We understand a lot of website hosting companies make claims for uptime guarantees. They would make claims of 99.9% uptime but it was really based on their “network”, not actual servers, meaning that they had Internet connectivity 99.9% of the time, not that the servers would stay online. When we guarantee uptime, we mean it.
One of our major priorities is to be able to offer an extremely reliable infrastructure for our users. We know first hand how much just one hour of downtime can affect an online business.
In order to achieve this, we have invested in top-of-the-line hardware, expensive software, and choosing a data center partner that also shared this same goal. This was a large order and something that has to be constantly tweaked and monitored.
But once all of this is in place, we have to carefully monitor it so we can see the actual results.

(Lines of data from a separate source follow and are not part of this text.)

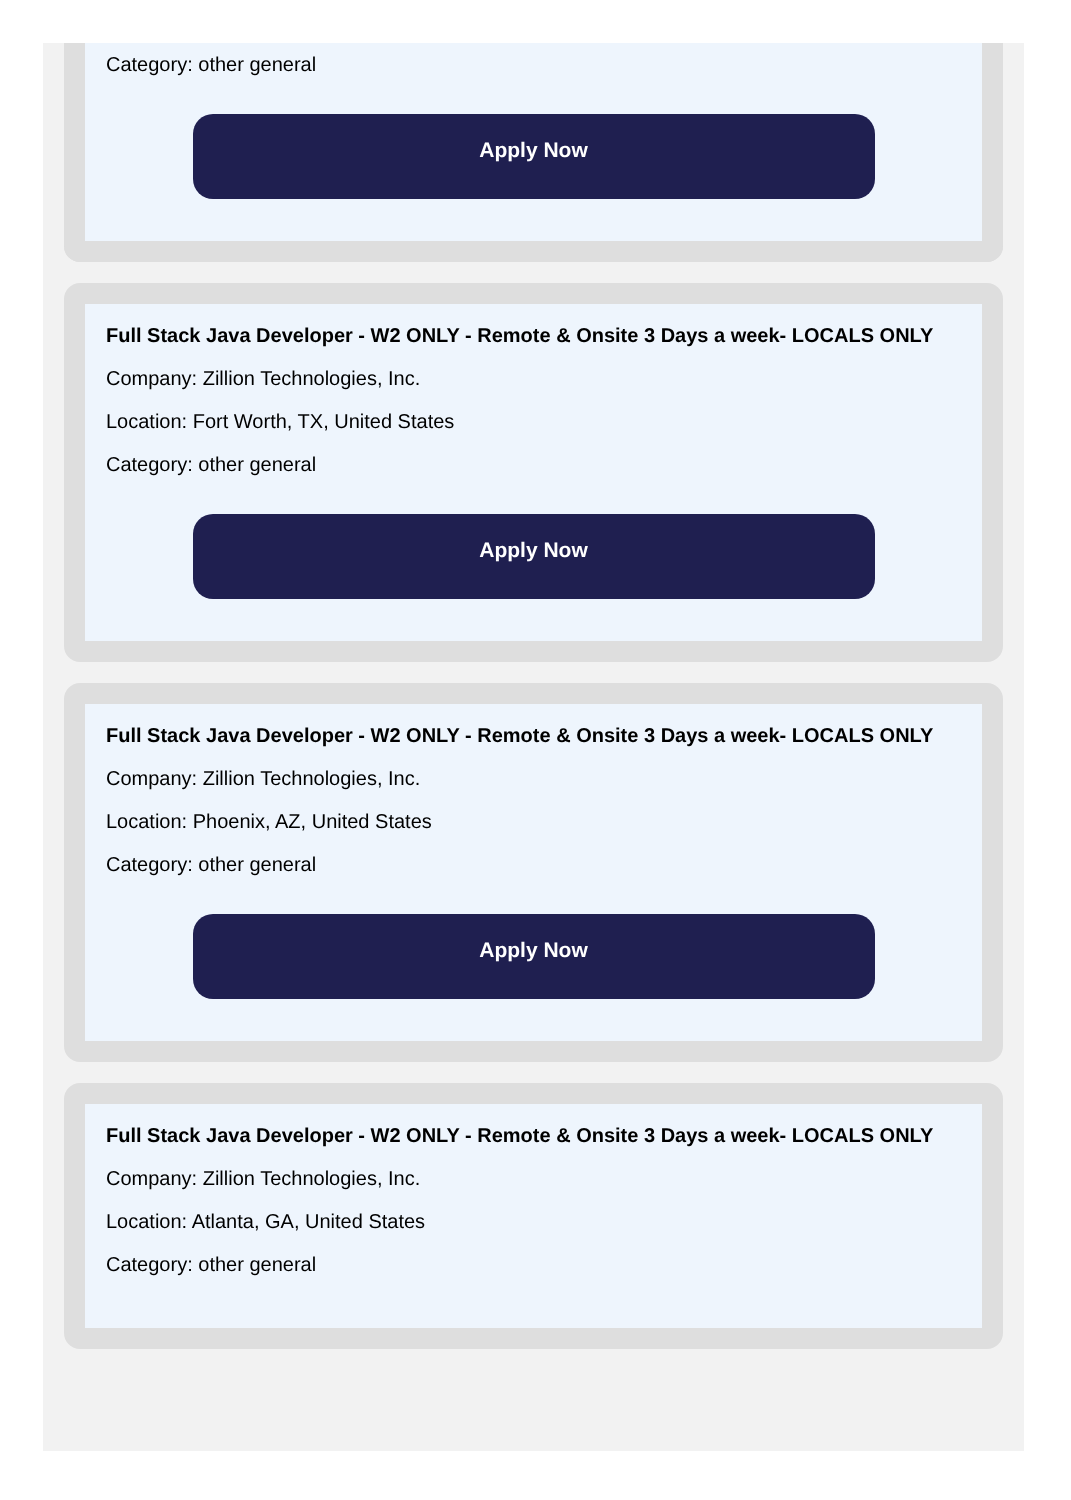Category: other general
Apply Now
Full Stack Java Developer - W2 ONLY - Remote & Onsite 3 Days a week- LOCALS ONLY
Company: Zillion Technologies, Inc.
Location: Fort Worth, TX, United States
Category: other general
Apply Now
Full Stack Java Developer - W2 ONLY - Remote & Onsite 3 Days a week- LOCALS ONLY
Company: Zillion Technologies, Inc.
Location: Phoenix, AZ, United States
Category: other general
Apply Now
Full Stack Java Developer - W2 ONLY - Remote & Onsite 3 Days a week- LOCALS ONLY
Company: Zillion Technologies, Inc.
Location: Atlanta, GA, United States
Category: other general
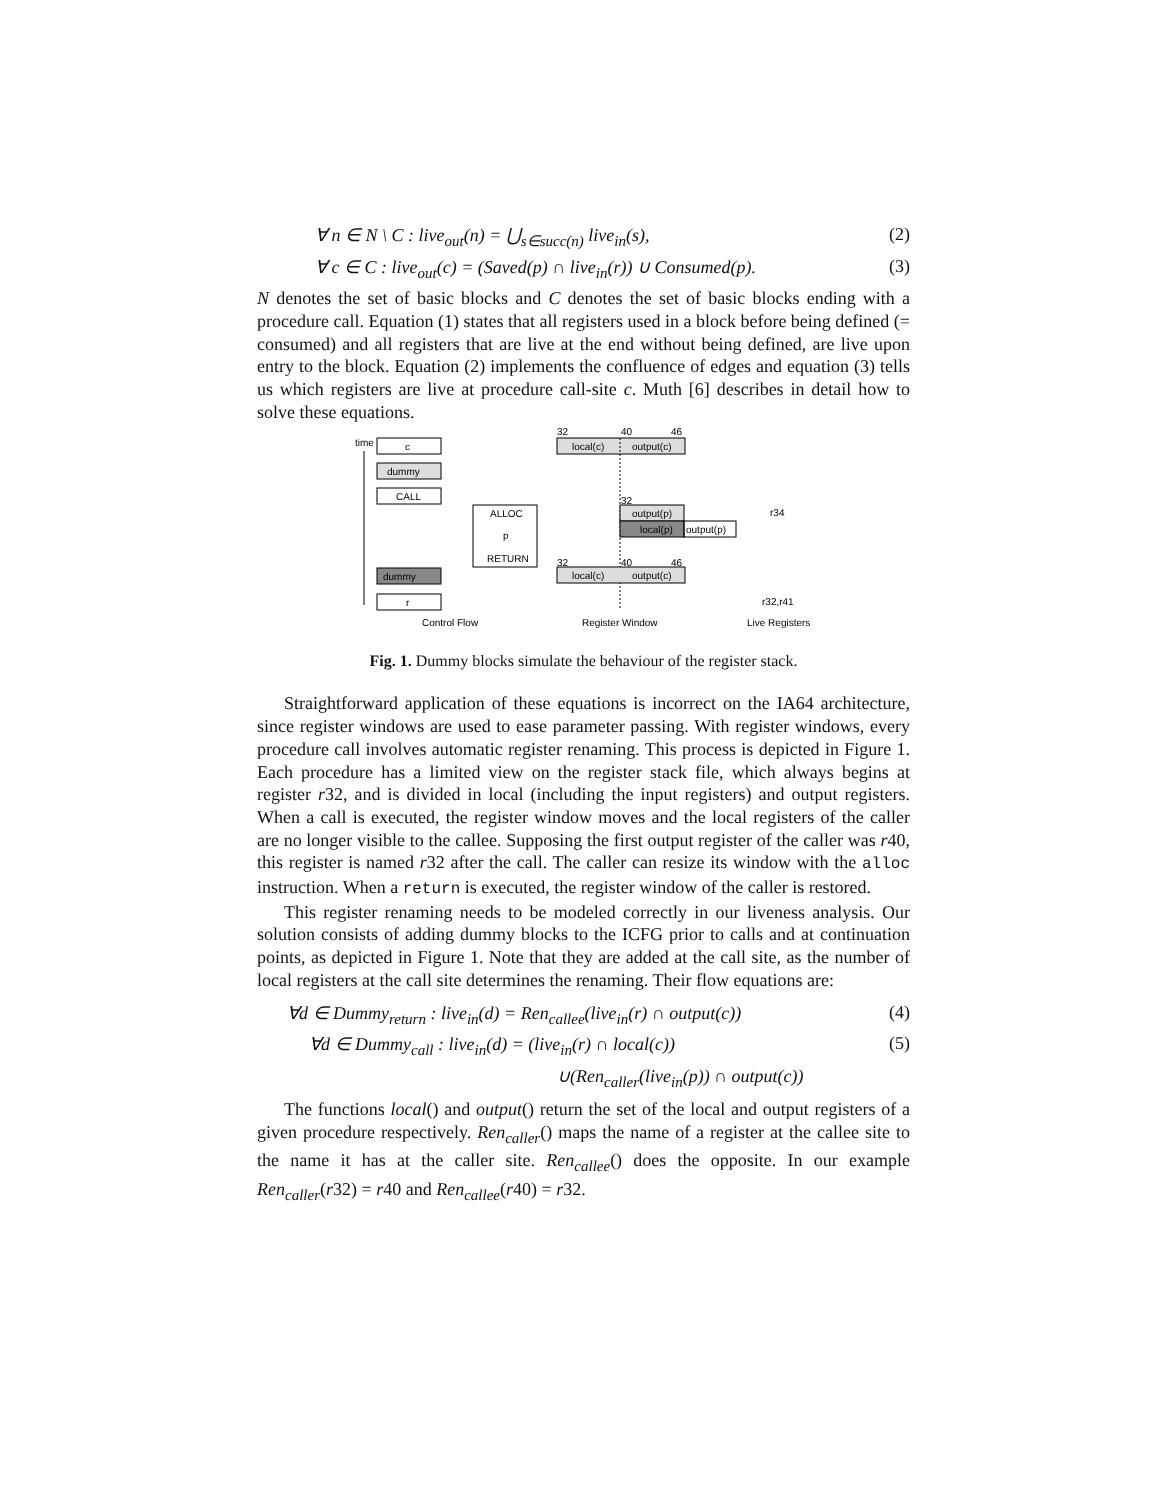∀ n ∈ N \ C : live<sub>out</sub>(n) = ⋃<sub>s∈succ(n)</sub> live<sub>in</sub>(s), (2)
∀ c ∈ C : live<sub>out</sub>(c) = (Saved(p) ∩ live<sub>in</sub>(r)) ∪ Consumed(p). (3)
N denotes the set of basic blocks and C denotes the set of basic blocks ending with a procedure call. Equation (1) states that all registers used in a block before being defined (= consumed) and all registers that are live at the end without being defined, are live upon entry to the block. Equation (2) implements the confluence of edges and equation (3) tells us which registers are live at procedure call-site c. Muth [6] describes in detail how to solve these equations.
time
c
dummy
CALL
ALLOC
p
RETURN
dummy
r
Control Flow
32
40
46
local(c)
output(c)
32
output(p)
local(p)
output(p)
32
40
46
local(c)
output(c)
Register Window
r34
r32,r41
Live Registers
Fig. 1. Dummy blocks simulate the behaviour of the register stack.
Straightforward application of these equations is incorrect on the IA64 architecture, since register windows are used to ease parameter passing. With register windows, every procedure call involves automatic register renaming. This process is depicted in Figure 1. Each procedure has a limited view on the register stack file, which always begins at register r32, and is divided in local (including the input registers) and output registers. When a call is executed, the register window moves and the local registers of the caller are no longer visible to the callee. Supposing the first output register of the caller was r40, this register is named r32 after the call. The caller can resize its window with the alloc instruction. When a return is executed, the register window of the caller is restored.
This register renaming needs to be modeled correctly in our liveness analysis. Our solution consists of adding dummy blocks to the ICFG prior to calls and at continuation points, as depicted in Figure 1. Note that they are added at the call site, as the number of local registers at the call site determines the renaming. Their flow equations are:
∀d ∈ Dummy<sub>return</sub> : live<sub>in</sub>(d) = Ren<sub>callee</sub>(live<sub>in</sub>(r) ∩ output(c)) (4)
∀d ∈ Dummy<sub>call</sub> : live<sub>in</sub>(d) = (live<sub>in</sub>(r) ∩ local(c)) (5)
∪(Ren<sub>caller</sub>(live<sub>in</sub>(p)) ∩ output(c))
The functions local() and output() return the set of the local and output registers of a given procedure respectively. Ren<sub>caller</sub>() maps the name of a register at the callee site to the name it has at the caller site. Ren<sub>callee</sub>() does the opposite. In our example Ren<sub>caller</sub>(r32) = r40 and Ren<sub>callee</sub>(r40) = r32.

To do this, we have several levels of monitoring:
- NOC (network management center) Monitoring – To start, we have a dedicated 24x7x365 NOC monitoring team that watches our servers AND network constantly. Being their only job is to “monitor” this also includes proactive monitoring where they’re watching inbound network traffic to try and avoid an outage (such as when a DDOS attack maybe starting). Once an issue is identified they’re able to begin working towards a resolution immediately. Most often issues are identified long before they cause an issue that’s visible to our customers. In the case that an issue does create a service disruption, every effort possible is immediately taken. This even includes completely replacing server hardware in an instant (especially if the situation is severe).
- Third Party Server Uptime Monitoring – We also use Pingdom as a third-party monitoring service where we set up a specific location on each server that is constantly pinged to see if it is available. When the ping fails to respond, we immediately get a notification (this also includes to my personal cell phone). Some prefer to wait a few minutes to see if it’s just a small network blurb, as sometimes it is, but we feel it’s best to immediately begin an investigation to minimize downtime, especially if it is a real issue.
- Server Response Monitoring – Another key metric many web hosts fail to monitor (or wish not to) is server response time. For us, it’s very important to monitor how long it takes for a server to respond to a request. If a server begins to trend upward in response time, meaning it’s taking longer and longer to respond, then an outage could be coming. We closely monitor this to see if there is an underlying issue that may be approaching. Given our Web Hosting and Business, Building packages are on a “shared” infrastructure we also have to constantly evaluate server resources to see if more need to be made available.
By closely analyzing these three monitoring layers we are able to achieve both proactive and reactive responses to issues. The majority of the time, we are also able to mitigate issues well ahead of any downtime to our customers.
The other part to simply “monitoring for uptime” is incident handling. It would be foolish of us to say we never have any issues because our infrastructure is “perfect.” Unfortunately when dealing with servers/computers there is no such thing. A server with the best software coupled with the most expensive software in the world’s best data center is not exempt from having issues.
In short, stuff is still going to come up, but the important part of continuing to achieve high uptime is how we deal with such issues. We fend off DDOS attacks on a weekly basis, sometimes we replace every piece of hardware in one server, and add resources to another. Multiple updates have also taken place.
With our three main levels of monitoring in place, when incidents arise, we promptly take action to begin resolving them. As mentioned above, our entire network is monitored constantly, meaning we’re well aware of many issues prior to ever having an outage or when we do have an outage, we’re made aware instantly.
Incidents that aren’t immediately causing an outage are scheduled during non-peak hours but are handled promptly. Incidents that cause a complete outage means “all hands on deck,” they take priority over everything else. Even our Krepling CEO jumps right into action when such a case arises. We do whatever it takes to bring a service back online.
Regardless of the incident size, we also believe in transparency and flow of information to our customers. Our Network Status page inside our customer interface allows the ability to see what exactly is going on and how it is being dealt with.